* [Texto fornecido]
════════════════
Dia da Mulher Negra evidencia parcela mais vulnerável da sociedade

Se a pandemia do novo coronavírus deixou mais evidente as diferenças da sociedade, isso passa, sem dúvida, pela figura da mulher negra no país. Aquela que continuou trabalhando nos lares dos patrões, como Mirtes Renata de Souza.

Ela perdeu o filho, o menino Miguel Otávio, de 5 anos, enquanto passeava com o cão da patroa, que não cuidou do garoto, em Recife. Aquela que continuou sendo vítima de violência doméstica, que cresceu no país no período de pandemia.

No Dia Internacional da Mulher Negra Latino-Americana e Caribenha, comemorado hoje, chama-se para atenção, mais uma vez, à importância do feminismo negro, da ocupação de espaços de destaque na sociedade por mulheres pretas. Ontem, foi projetada na cúpula da Câmara dos Deputados, espaço tão pouco ocupado por parlamentares negras, imagens de brasileiras pretas em comemoração à data. E nem na política a mulher negra escapa da violência, como aconteceu com a ex-vereadora do Rio de Janeiro Marielle Franco, que foi assassinada em  2018.
════════════════
* [O que se pede] Dê continuidade ao texto sobre o Dia da Mulher Negra, começando logo após a frase que cita Marielle Franco.

* [Dados fornecidos]
════════════════
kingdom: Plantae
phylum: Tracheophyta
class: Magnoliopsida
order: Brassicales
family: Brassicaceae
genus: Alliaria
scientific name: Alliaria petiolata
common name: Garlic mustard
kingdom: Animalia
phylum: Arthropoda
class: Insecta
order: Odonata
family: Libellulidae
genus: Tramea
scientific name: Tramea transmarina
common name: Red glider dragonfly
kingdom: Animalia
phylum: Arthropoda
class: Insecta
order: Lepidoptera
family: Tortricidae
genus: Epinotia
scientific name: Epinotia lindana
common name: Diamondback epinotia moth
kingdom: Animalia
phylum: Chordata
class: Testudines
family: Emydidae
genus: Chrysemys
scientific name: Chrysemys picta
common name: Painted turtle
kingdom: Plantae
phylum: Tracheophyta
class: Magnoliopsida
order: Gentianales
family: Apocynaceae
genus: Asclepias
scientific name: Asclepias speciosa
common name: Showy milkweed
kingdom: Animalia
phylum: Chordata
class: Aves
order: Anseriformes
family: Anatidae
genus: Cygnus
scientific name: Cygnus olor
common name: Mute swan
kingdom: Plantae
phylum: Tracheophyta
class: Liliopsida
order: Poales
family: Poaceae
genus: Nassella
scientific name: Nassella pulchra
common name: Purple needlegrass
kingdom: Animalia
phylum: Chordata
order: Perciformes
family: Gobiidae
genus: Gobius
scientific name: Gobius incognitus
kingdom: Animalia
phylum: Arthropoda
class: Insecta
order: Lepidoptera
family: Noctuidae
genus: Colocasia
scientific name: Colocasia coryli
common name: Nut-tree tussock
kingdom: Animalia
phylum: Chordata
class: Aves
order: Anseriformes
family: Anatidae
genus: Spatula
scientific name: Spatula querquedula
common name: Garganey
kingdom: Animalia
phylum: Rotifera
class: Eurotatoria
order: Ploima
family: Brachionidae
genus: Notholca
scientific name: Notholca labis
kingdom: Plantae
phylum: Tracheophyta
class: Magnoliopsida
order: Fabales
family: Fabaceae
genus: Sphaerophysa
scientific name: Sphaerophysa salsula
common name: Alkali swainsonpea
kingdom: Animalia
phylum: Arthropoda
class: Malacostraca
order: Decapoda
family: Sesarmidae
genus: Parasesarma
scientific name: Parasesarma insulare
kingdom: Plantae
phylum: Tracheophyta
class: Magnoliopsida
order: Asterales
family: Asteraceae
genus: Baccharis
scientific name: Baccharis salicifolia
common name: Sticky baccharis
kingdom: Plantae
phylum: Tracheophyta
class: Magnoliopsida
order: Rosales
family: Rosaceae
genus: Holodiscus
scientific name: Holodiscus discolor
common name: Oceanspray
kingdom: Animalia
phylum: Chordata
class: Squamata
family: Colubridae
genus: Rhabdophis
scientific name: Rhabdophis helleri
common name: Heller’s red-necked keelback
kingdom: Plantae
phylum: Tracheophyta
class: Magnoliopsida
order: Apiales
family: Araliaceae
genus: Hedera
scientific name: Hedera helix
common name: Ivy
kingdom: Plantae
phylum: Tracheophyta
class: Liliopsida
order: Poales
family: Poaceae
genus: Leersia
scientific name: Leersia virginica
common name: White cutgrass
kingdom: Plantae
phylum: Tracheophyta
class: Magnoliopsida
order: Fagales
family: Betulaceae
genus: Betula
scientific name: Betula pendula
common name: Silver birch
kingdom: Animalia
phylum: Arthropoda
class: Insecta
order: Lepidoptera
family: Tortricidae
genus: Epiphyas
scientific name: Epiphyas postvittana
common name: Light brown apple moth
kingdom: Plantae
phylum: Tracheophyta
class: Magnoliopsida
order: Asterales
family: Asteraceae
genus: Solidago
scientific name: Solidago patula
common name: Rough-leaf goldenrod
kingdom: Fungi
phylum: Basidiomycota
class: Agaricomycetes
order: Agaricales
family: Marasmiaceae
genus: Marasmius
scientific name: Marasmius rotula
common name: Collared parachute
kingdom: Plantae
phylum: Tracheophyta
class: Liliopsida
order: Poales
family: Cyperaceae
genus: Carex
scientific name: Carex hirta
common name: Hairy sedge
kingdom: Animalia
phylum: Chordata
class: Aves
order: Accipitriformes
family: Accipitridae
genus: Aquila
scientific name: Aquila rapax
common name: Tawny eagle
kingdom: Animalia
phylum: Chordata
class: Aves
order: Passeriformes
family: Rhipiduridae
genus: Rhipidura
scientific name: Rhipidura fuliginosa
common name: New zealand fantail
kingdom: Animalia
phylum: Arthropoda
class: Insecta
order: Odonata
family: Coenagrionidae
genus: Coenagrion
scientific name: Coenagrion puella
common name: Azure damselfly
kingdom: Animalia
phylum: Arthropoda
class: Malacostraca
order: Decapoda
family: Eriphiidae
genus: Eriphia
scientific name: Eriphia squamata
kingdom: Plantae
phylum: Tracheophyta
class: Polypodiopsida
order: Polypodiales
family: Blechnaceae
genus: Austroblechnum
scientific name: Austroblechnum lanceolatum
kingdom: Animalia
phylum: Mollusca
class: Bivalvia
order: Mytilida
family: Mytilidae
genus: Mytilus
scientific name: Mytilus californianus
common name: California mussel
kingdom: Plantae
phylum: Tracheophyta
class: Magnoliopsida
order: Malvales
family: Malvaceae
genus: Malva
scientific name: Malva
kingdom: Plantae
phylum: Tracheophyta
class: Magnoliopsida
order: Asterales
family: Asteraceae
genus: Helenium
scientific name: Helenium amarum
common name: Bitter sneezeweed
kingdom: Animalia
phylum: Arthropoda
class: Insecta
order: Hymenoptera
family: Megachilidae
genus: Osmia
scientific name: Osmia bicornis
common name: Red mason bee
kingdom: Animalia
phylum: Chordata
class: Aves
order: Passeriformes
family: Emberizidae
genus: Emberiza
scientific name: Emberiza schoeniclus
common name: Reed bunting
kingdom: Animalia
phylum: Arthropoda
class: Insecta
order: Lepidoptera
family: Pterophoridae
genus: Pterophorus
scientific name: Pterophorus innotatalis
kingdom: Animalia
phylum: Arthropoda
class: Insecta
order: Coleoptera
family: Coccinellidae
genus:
════════════════
* [Resposta]
Professora do Núcleo de Estudos de Políticas Públicas em Direitos Humanos (DEPP-DH) da Universidade Federal do Rio de Janeiro (UFRJ), Fernanda Barros fala sobre a importância de uma pauta antirracista no país no campo de políticas públicas efetivas. “É necessário que o país incorpore uma pauta antirracista”, diz. Para ela, os partidos de esquerda e centro-esquerda precisam se unir e incorporar a agenda do feminismo negro, e assegurar o cumprimento do que é previsto na Constituição.

Presidente da Comissão Nacional de Promoção da Igualdade (CNPI) da Ordem dos Advogados do Brasil (OAB), Silvia Cerqueira afirma que aqueles que historicamente são privilegiados precisam se aliar à luta dos negros, e cita a filósofa norte-americana Angela Davis: “Não basta não ser racista, precisamos ser antirracistas”. Silvia frisa a necessidade de que mulheres negras ocupem mais e mais espaços de destaque na sociedade, por meio de políticas de inclusão e “abertura de privilégios”.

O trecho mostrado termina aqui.